Таким образом, Террор был и осужден, и вытеснен в прошлое; напоминания о связанных с ним печальных событиях шли рука об руку с призывами их забыть. Он не был ни подлинной «эпохой» в истории Революции, ни системой власти. Это лишь последовательность разнородных и отдельных событий, каждое из которых необходимо рассматривать в отрыве от остальных, если возникает желание понять его причины, а в особенности — породившие его обстоятельства. Таким образом, ошибки будут отделены от преступлений, кипение страстей — от преступных намерений, и можно будет нащупать верное соотношение частей в едином целом. Однако был ли этот анализ необходим и полезен для дела Революции? Не требовал ли он никогда не оглядываться назад? Текст Ленде изобилует метафорами, превращающимися в перифразы, когда тот касается особенно щекотливых сюжетов, таких, как Террор и люди, претворявшие его в жизнь. «Чтобы спасти корабль, застигнутый бурей, кормчий доверяется своей смелости и своим умениям, которые опасность обостряет и делает более полезными. Если ему удается благополучно привести корабль в порт, у него не требуют отчета о его действиях, не выясняют, следовал ли он инструкциям. Когда приходится метать молнии столь часто, можно ли ожидать, что они всегда будут попадать в правильную цель и не отклонятся от заданного направления» [33].
«Система Террора». Выражение «система Террора» было использовано Барером на следующий день после казни Робеспьера, однако рассматривать Террор именно как систему предложил месяцем позже Тальен в своей речи 11 фрюктидора. Прежде всего следует подчеркнуть двойной смысл этой речи: Тальен углубился в абстрактный и философский анализ Террора, однако никого в Конвенте это не обмануло — все увидели в ней лишь политический маневр. Никто не принял всерьез Тальена-«философа» (когда он окончил свою речь, ему тут же иронически заметили: «Без сомнения, следует благословить философию, изучение которой делает людей лучше и справедливее, однако хочу напомнить, что тот, кто высказывается сейчас с этой трибуны против системы Террора, некогда расхваливал с той же самой трибуны ее полезность»). В самом деле, Тальен, ставший одним из творцов 9 термидора, был олицетворением коррумпированного представителя в миссии; находясь в Бордо, окруженный настоящим двором, он не колебался, ни отправляя на гильотину «заговорщиков», ни в особенности позволяя «подозрительным» выкупить свою жизнь или свободу. После того как его отозвали в Париж, он безуспешно пытался вернуть себе расположение Робеспьера: «Неподкупный» не скрывал своего презрения к тем, кто, по его мнению, компрометировал Террор. После свержения «тирана» Тальен сделался образцовым «флюгером», политическим перебежчиком — весьма характерным элементом термидорианского политического пейзажа. Отныне он оказался в первых рядах тех, кто требовал «поставить правосудие в порядок дня» и провести показательную расправу с «террористами». В его салоне, где царствовала Кабаррюс (освобожденная им из тюрьмы после 9 термидора), беспрестанно плелись политические интриги. Хотя его речь 11 фрюктидора и была оценена современниками как политический маневр, завуалированный философскими рассуждениями, его размышления о Терроре заслуживают нашего внимания. Пусть они порой нечетки, тем не менее это достаточно ценная попытка анализа и замечательное свидетельство о Терроре. Тальен прекрасно знал его изнутри: перед тем как стать одной из его потенциальных жертв, он был одним из его творцов.
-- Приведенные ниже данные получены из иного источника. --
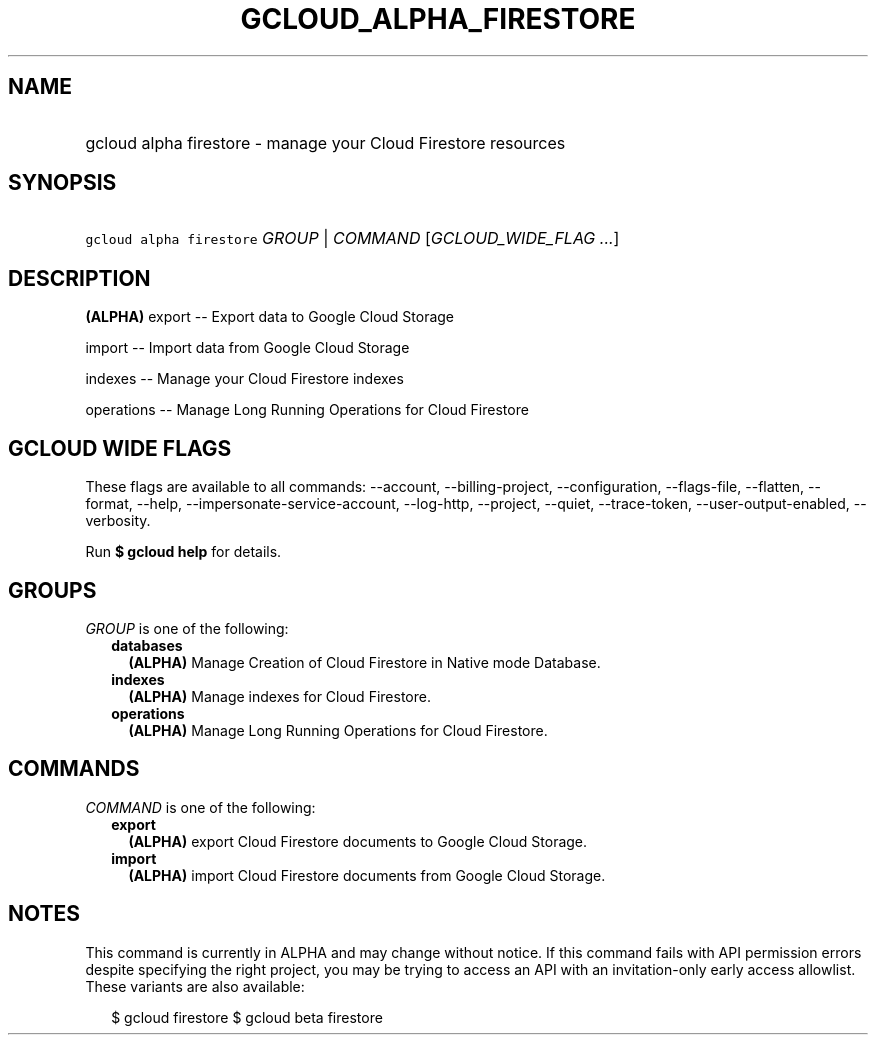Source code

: 
.TH "GCLOUD_ALPHA_FIRESTORE" 1



.SH "NAME"
.HP
gcloud alpha firestore \- manage your Cloud Firestore resources



.SH "SYNOPSIS"
.HP
\f5gcloud alpha firestore\fR \fIGROUP\fR | \fICOMMAND\fR [\fIGCLOUD_WIDE_FLAG\ ...\fR]



.SH "DESCRIPTION"

\fB(ALPHA)\fR export \-\- Export data to Google Cloud Storage

import \-\- Import data from Google Cloud Storage

indexes \-\- Manage your Cloud Firestore indexes

operations \-\- Manage Long Running Operations for Cloud Firestore



.SH "GCLOUD WIDE FLAGS"

These flags are available to all commands: \-\-account, \-\-billing\-project,
\-\-configuration, \-\-flags\-file, \-\-flatten, \-\-format, \-\-help,
\-\-impersonate\-service\-account, \-\-log\-http, \-\-project, \-\-quiet,
\-\-trace\-token, \-\-user\-output\-enabled, \-\-verbosity.

Run \fB$ gcloud help\fR for details.



.SH "GROUPS"

\f5\fIGROUP\fR\fR is one of the following:

.RS 2m
.TP 2m
\fBdatabases\fR
\fB(ALPHA)\fR Manage Creation of Cloud Firestore in Native mode Database.

.TP 2m
\fBindexes\fR
\fB(ALPHA)\fR Manage indexes for Cloud Firestore.

.TP 2m
\fBoperations\fR
\fB(ALPHA)\fR Manage Long Running Operations for Cloud Firestore.


.RE
.sp

.SH "COMMANDS"

\f5\fICOMMAND\fR\fR is one of the following:

.RS 2m
.TP 2m
\fBexport\fR
\fB(ALPHA)\fR export Cloud Firestore documents to Google Cloud Storage.

.TP 2m
\fBimport\fR
\fB(ALPHA)\fR import Cloud Firestore documents from Google Cloud Storage.


.RE
.sp

.SH "NOTES"

This command is currently in ALPHA and may change without notice. If this
command fails with API permission errors despite specifying the right project,
you may be trying to access an API with an invitation\-only early access
allowlist. These variants are also available:

.RS 2m
$ gcloud firestore
$ gcloud beta firestore
.RE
По мысли Тальена, Террор представлял собой систему власти («систему, воплощенную в жизнь Робеспьером»), а не череду кошмарных событий. Проанализировать эту систему означало понять ее связь с революционным порядком управления, со страхом, который она порождала и на который опиралась, и, наконец, с насаждаемой ею динамикой репрессий.
Таким образом, главная проблема состояла в том, чтобы четко вычленить то, «что относится к Революции, но не становится тиранией», и «ясно определить, что следует понимать под революционным правительством... Следует ли понимать под революционным правительством правительство, подходящее для того, чтобы завершить Революцию, или же действующее, как сама Революция». Если не разделять два эти значения, возникает риск извратить саму Революцию. Революция — «это движение, возносящее наверх то, что было внизу»; таким образом, Французская революция свергла монархию и восстановила суверенитет народа. Однако это неминуемо приводило к началу открытой войны против тирании, борьбы, которая «превратила всех граждан в солдат, а всю страну — в поле битвы». Несмотря на насилие, «революционный акт» не был беззаконным, поскольку представлял собой битву, в которой «народ мог действовать лишь на стороне свободы». Совершенно иначе обстояло дело с учреждением правительства, которое должно было завершить Революцию; ни под каким видом оно не могло «продолжать рассматривать Францию как поле битвы».